Problem details
Retype only the lines from the top of the records to the line with "left eye: (512, 122)", including that line but none of the pictures.

Data items
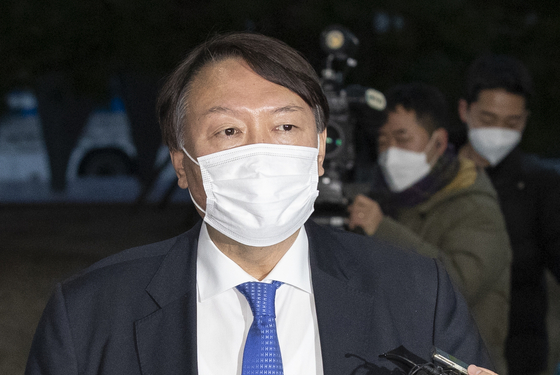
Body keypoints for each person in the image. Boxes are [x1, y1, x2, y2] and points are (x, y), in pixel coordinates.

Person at [26, 33, 494, 375]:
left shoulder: (416, 294)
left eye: (286, 128)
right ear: (182, 164)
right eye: (228, 131)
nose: (260, 152)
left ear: (320, 152)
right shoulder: (88, 314)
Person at [347, 82, 512, 374]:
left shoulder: (474, 205)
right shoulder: (384, 197)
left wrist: (381, 228)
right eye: (383, 140)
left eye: (402, 138)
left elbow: (460, 286)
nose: (390, 151)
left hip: (463, 364)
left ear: (437, 142)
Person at [458, 54, 560, 375]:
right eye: (488, 119)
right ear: (465, 110)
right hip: (439, 347)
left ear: (525, 120)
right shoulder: (430, 174)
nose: (499, 131)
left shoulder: (541, 184)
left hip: (517, 357)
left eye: (512, 122)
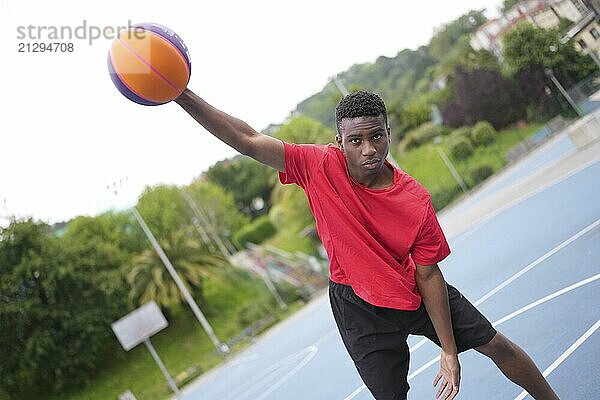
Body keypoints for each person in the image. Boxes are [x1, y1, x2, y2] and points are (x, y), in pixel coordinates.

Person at [174, 89, 559, 400]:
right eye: (356, 140)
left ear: (388, 133)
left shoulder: (414, 200)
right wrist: (180, 94)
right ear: (339, 142)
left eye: (377, 136)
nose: (369, 148)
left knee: (498, 346)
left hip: (410, 289)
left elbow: (428, 275)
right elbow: (247, 139)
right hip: (356, 305)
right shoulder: (317, 166)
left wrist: (448, 350)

Reply
Body keypoints for each person in the image. Boxes are [x1, y1, x2, y2] and points are (x, y), in pixel coordinates.

Person at [26, 33, 494, 375]:
left shoulder: (416, 294)
left eye: (286, 128)
right ear: (182, 164)
right eye: (228, 131)
nose: (260, 152)
left ear: (320, 152)
right shoulder: (88, 314)
Person at [347, 82, 512, 374]:
left shoulder: (474, 205)
right shoulder: (384, 197)
left wrist: (381, 228)
right eye: (383, 140)
left eye: (402, 138)
left elbow: (460, 286)
nose: (390, 151)
left hip: (463, 364)
left ear: (437, 142)
Person at [458, 54, 560, 375]:
right eye: (488, 119)
right ear: (465, 110)
right hip: (439, 347)
left ear: (525, 120)
right shoulder: (430, 174)
nose: (499, 131)
left shoulder: (541, 184)
left hip: (517, 357)
left eye: (512, 122)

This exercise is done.